Berkeley Set to Be the First City with a Cryptocurrency

Berkeley Set to Be the First City with a Cryptocurrency

The Sanctuary City of Berkeley, which is one of the epicenters of liberal California, is fed up with being too dependent on the federal government. According to the Verge, the city is doing all it can to make sure that when the Trump administration finally stops funding sanctuary cities,  Berkeley would able to sustain itself with its cryptocurrency backed by local government municipal bonds.
Berkeley is making plans to launch its initial coin offering in a bid to reduce its dependence on federal government funding.
The ICO project would sell the City’s cryptocurrency backed by government municipal bonds; a Berkeley city council member, Ben Bartlett, told Business Insider. He said:
“Berkeley is the center of the resistance, and for the resistance to work. it must have a coin.”
Bartlett alongside important Berkeley residents like the Mayor of Berkeley Jesse Arreguin and Fintech startups Neighborly as well as the UC Berkeley Blockchain Lab have created a committee that would plan a strategy for the ICO campaign.  Co-founder and COO of Neighborly have said that the project tagged: “initial community offering” could kick off by mid-May 2018 if approved
Harsh Taxation
Bartlett said that it became crucial for the city to create its source of funding after President Donald Trump signed the Republican tax bill into law in December.
The new law makes it hard for contractors to build affordable housing, and Berkeley is already experiencing expensive rents and homelessness.
According to Novogradac & Company  the tax bill would reduce the future supply of affordable rental housing by roughly 235,000 home in ten years time.

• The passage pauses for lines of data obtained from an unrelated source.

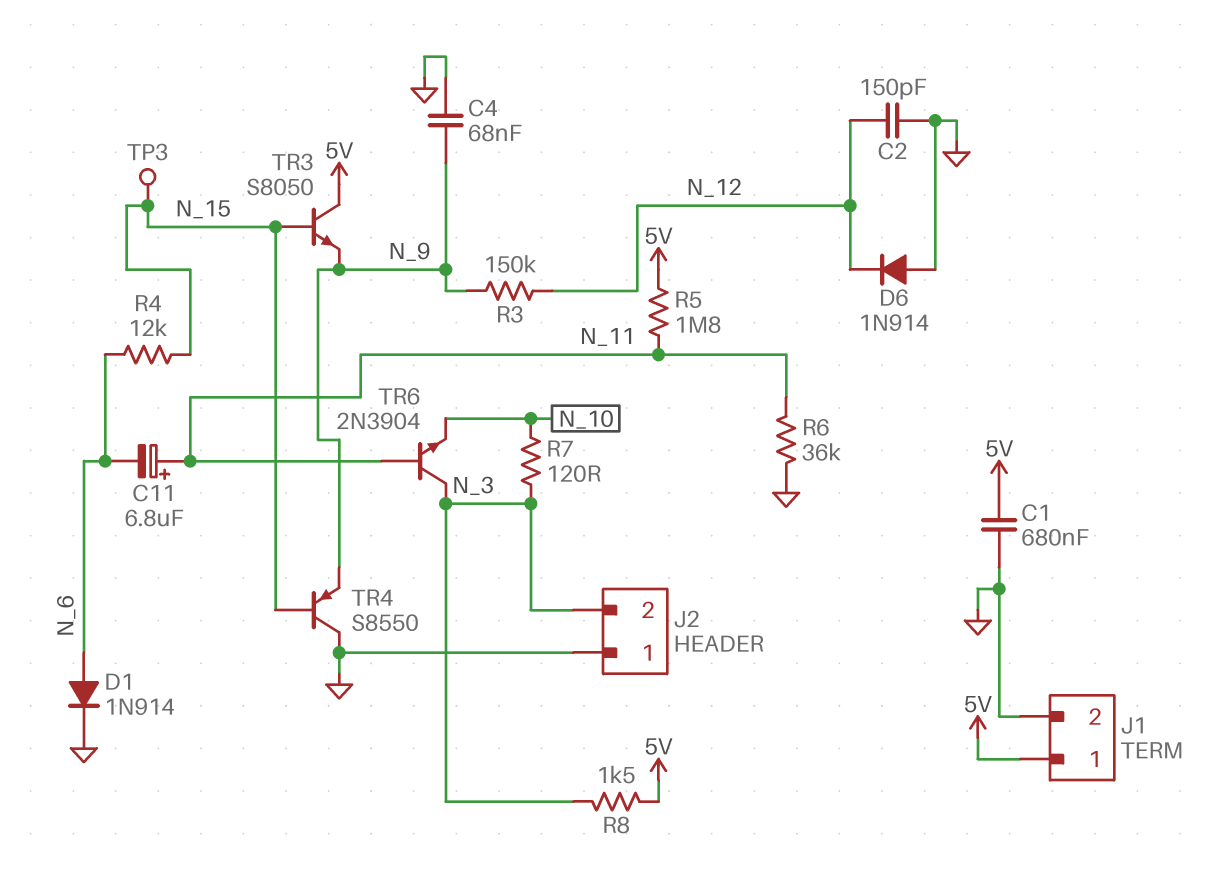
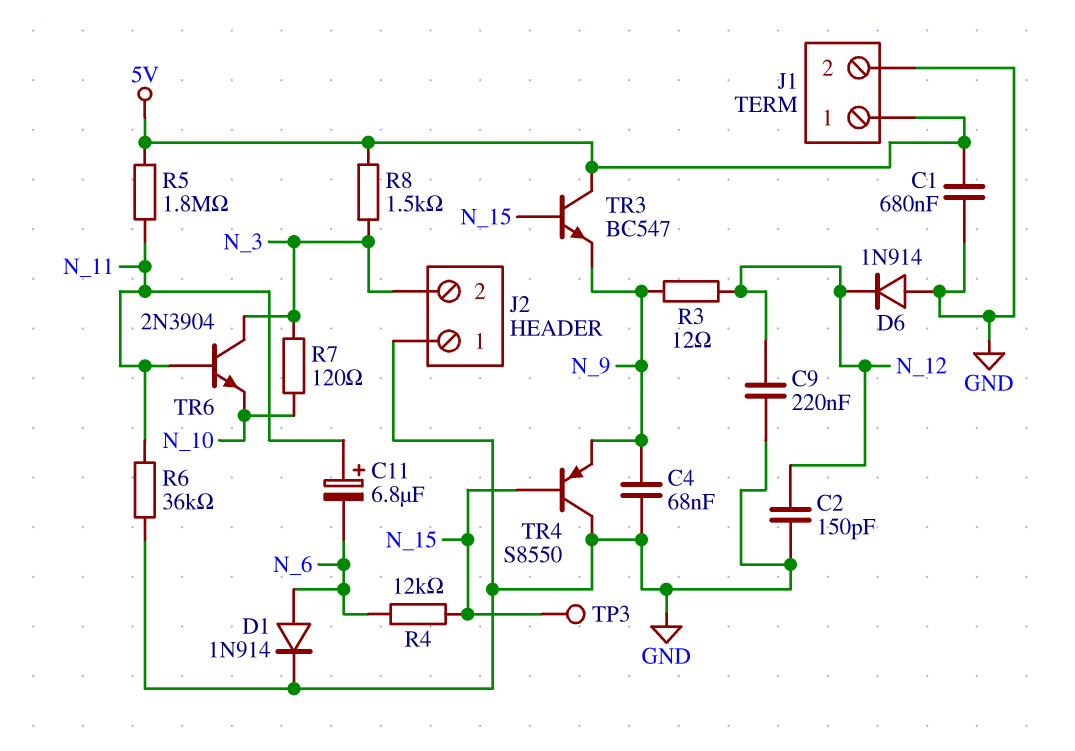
C9: none -> 220nF (GND, N_12)
R3: 150k (N_9, N_12) -> 12 (N_9, N_12)
TR3: NPN S8050 (B N_15, C 5V, E N_9) -> NPN BC547 (B N_15, C 5V, E N_9)

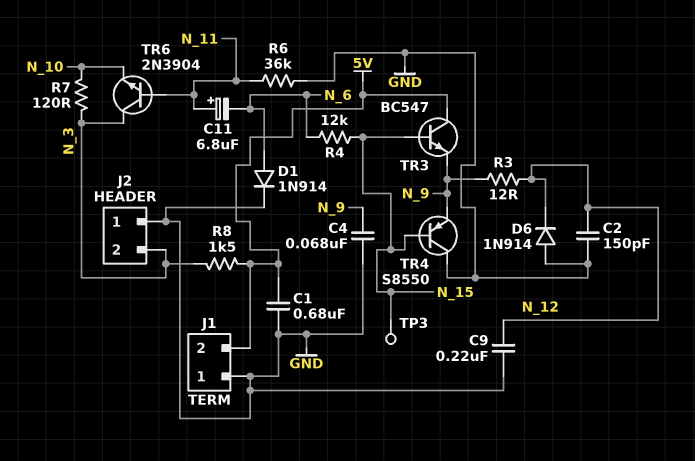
J1 pin 1: 5V -> GND
J1 pin 2: GND -> 5V
R5: 1.8M (5V, N_11) -> none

“We have a jobs explosion and a super tight housing crunch,” Bartlett noted, adding, “you’re looking at a disaster. We thought we’d pull together the experts and find a way to finance [affordable housing] ourselves.”
The ICO planning community has hinted that the “initial community offering” will be entirely different from the usual initial coin offerings. Security known as municipal bond will back the ICO.
“Unlike most of the ICOs which deliver coins for a future value or service, these coins will represent a real security issued for a specific purpose,” said Jain.
If the Berkeley ICO goes ahead, it is expected that many other sanctuary cities could organize their ICO projects too to establish financial independence from the federal government, Bartlett said. He also reiterated that:
“It’s actually enabling us to fulfill our duty as a government. Our duty is to provide for our people. It’s a violation of that duty to allow people to sleep in the streets.”